Problem to work on →
From the records below, transcribe exactly the lines that begin at the line with "Rendered at 2001 by 1125 pixels." and end at the line with "For every layout", both included.

Data listing →
§ §
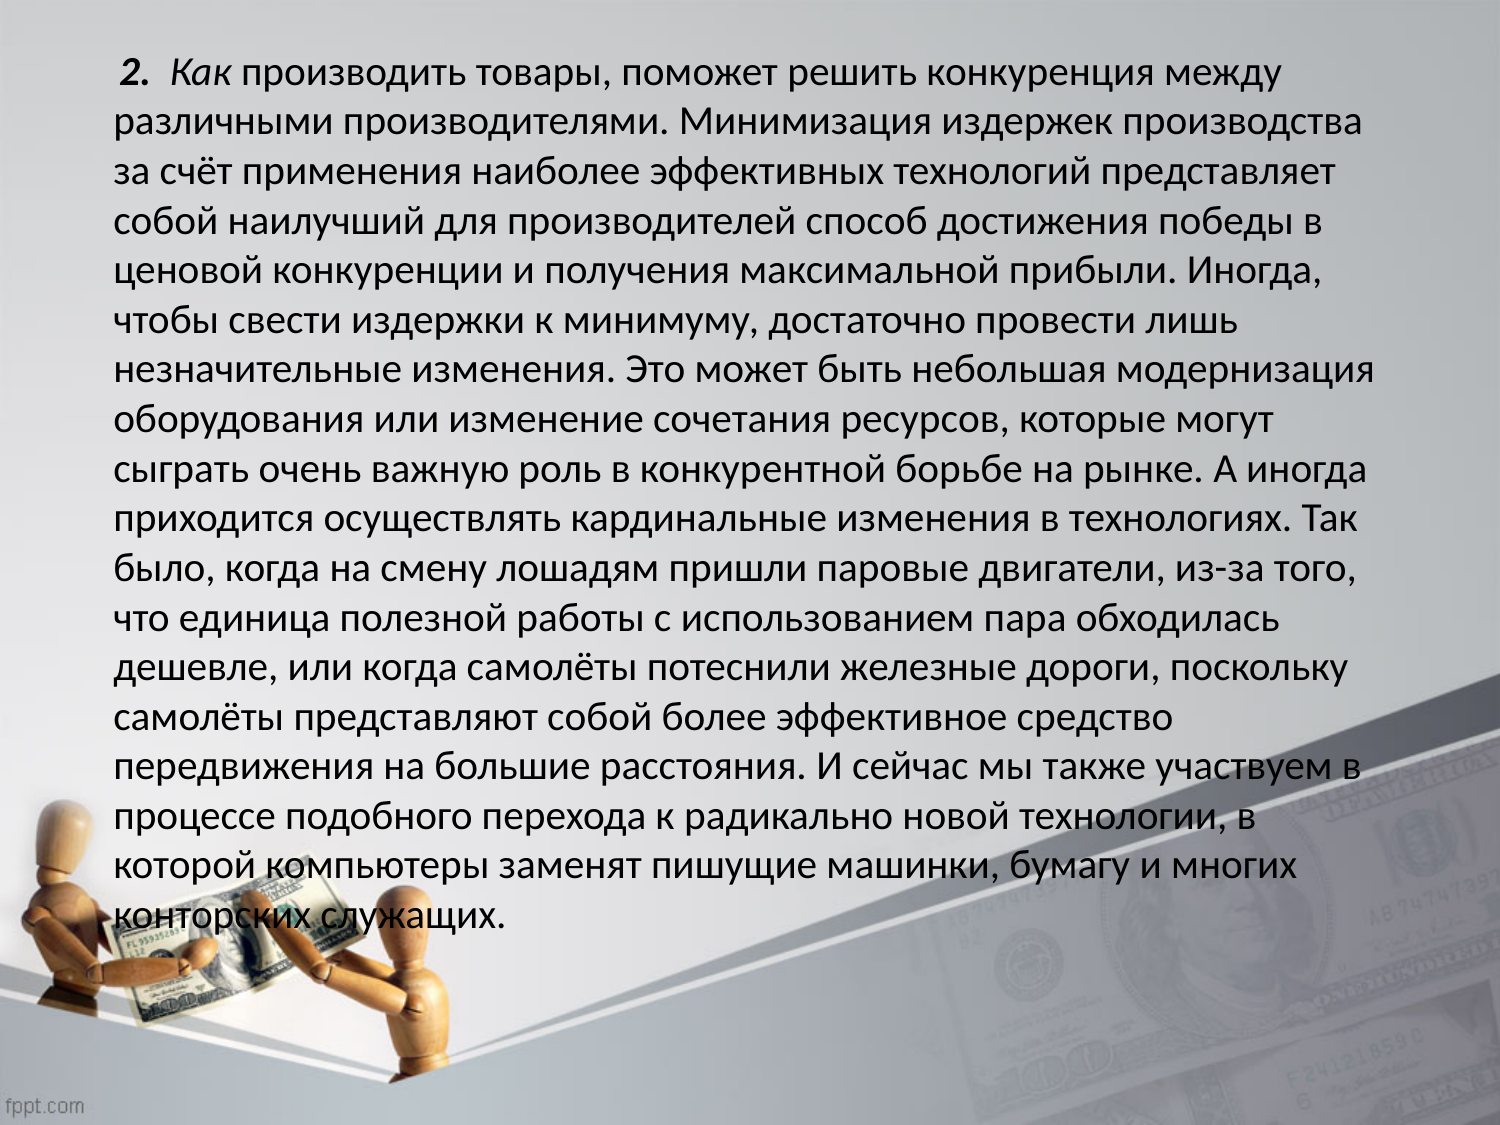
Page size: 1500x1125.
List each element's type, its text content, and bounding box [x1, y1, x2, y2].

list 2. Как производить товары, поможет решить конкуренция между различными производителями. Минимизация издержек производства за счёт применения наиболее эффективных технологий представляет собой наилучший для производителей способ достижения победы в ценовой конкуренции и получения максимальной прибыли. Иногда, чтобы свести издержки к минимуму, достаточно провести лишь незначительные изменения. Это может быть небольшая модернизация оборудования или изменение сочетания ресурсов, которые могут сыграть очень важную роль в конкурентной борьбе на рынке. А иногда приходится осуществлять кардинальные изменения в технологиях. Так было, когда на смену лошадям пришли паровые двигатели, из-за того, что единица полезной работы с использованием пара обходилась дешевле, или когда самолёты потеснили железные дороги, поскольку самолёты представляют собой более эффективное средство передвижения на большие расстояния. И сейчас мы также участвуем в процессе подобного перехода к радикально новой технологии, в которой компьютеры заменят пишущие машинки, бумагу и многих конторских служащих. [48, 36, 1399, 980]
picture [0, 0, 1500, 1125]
§ §
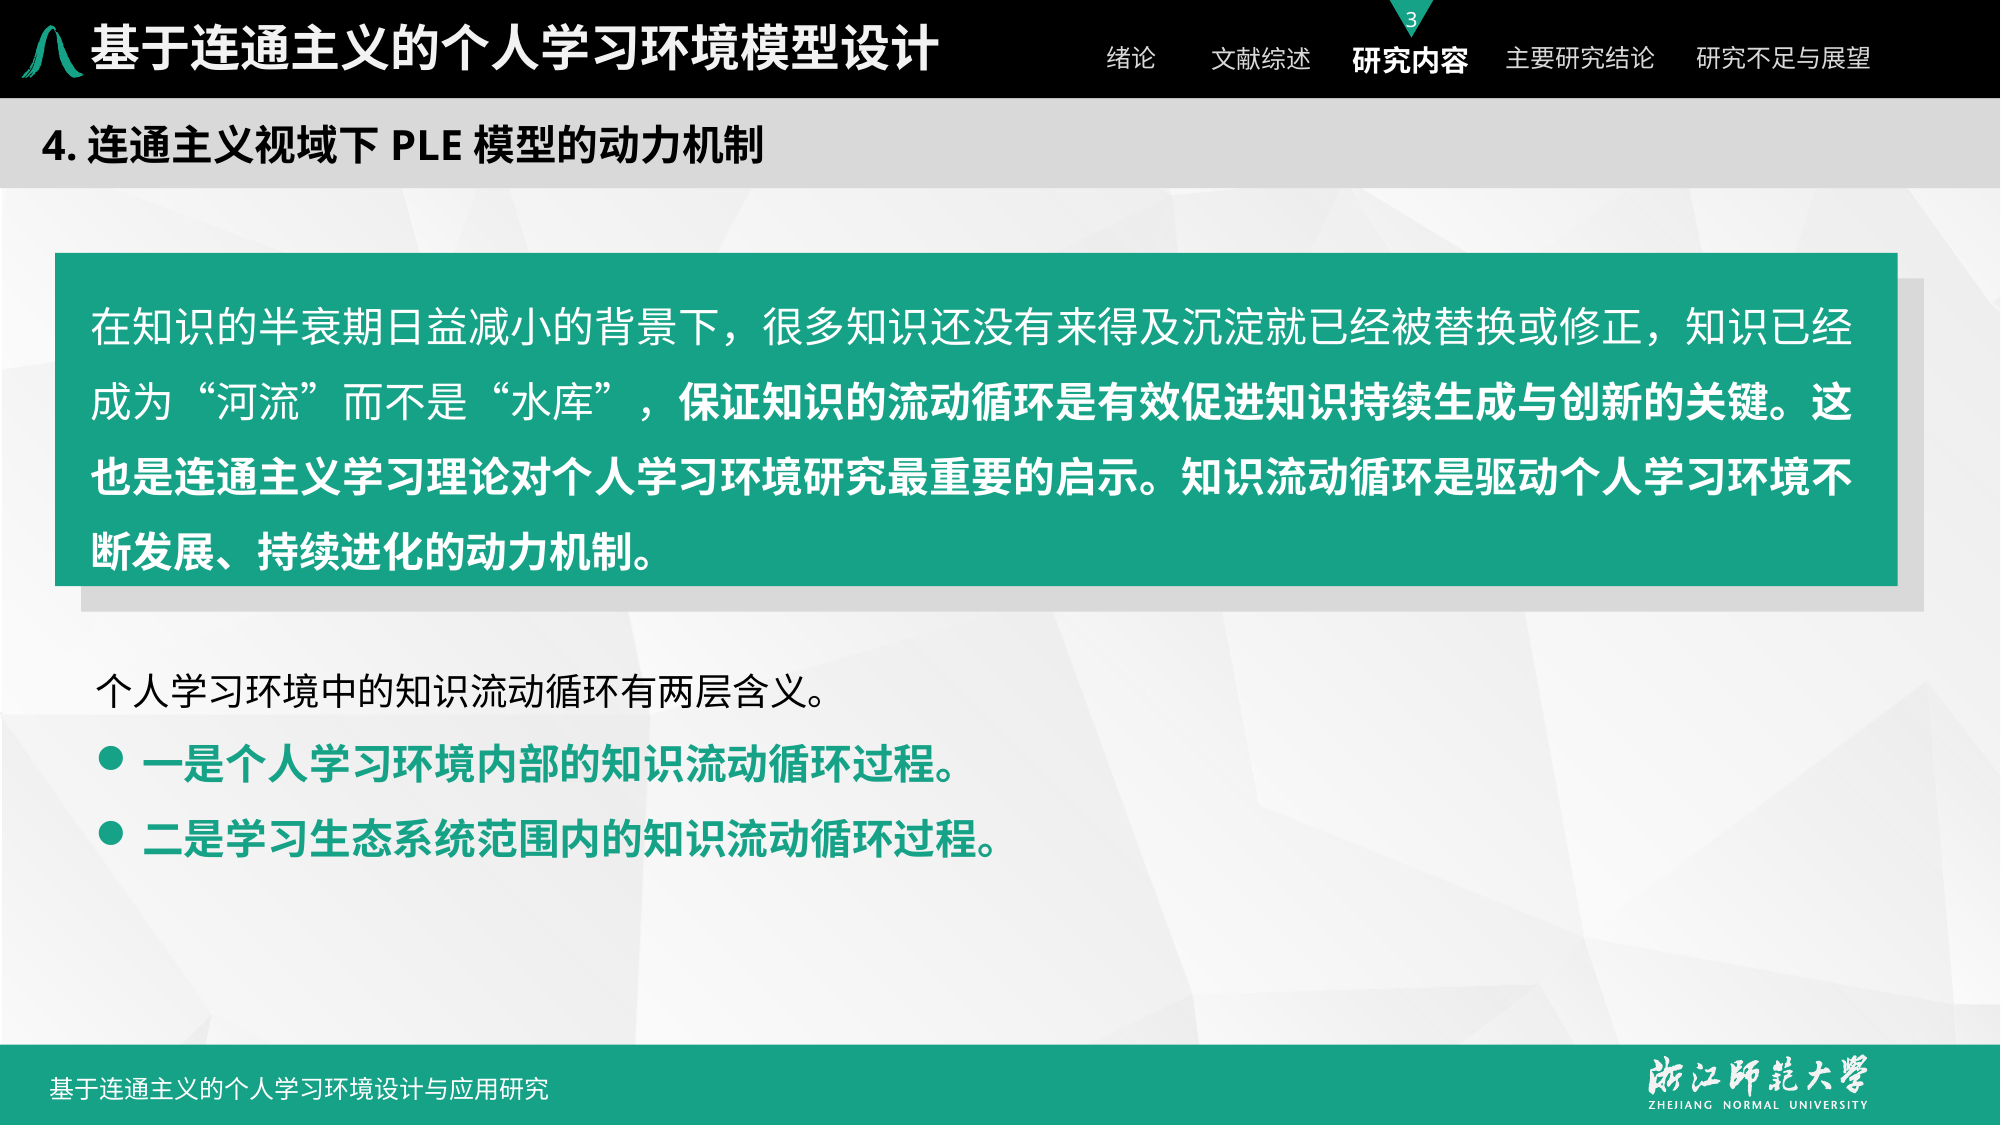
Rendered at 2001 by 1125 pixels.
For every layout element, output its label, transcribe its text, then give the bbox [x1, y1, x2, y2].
§ §
Answer box →
Rendered at 2001 by 1125 pixels.
For every layout element, output its label, transcribe its text, then give the bbox [x1, y1, x2, y2].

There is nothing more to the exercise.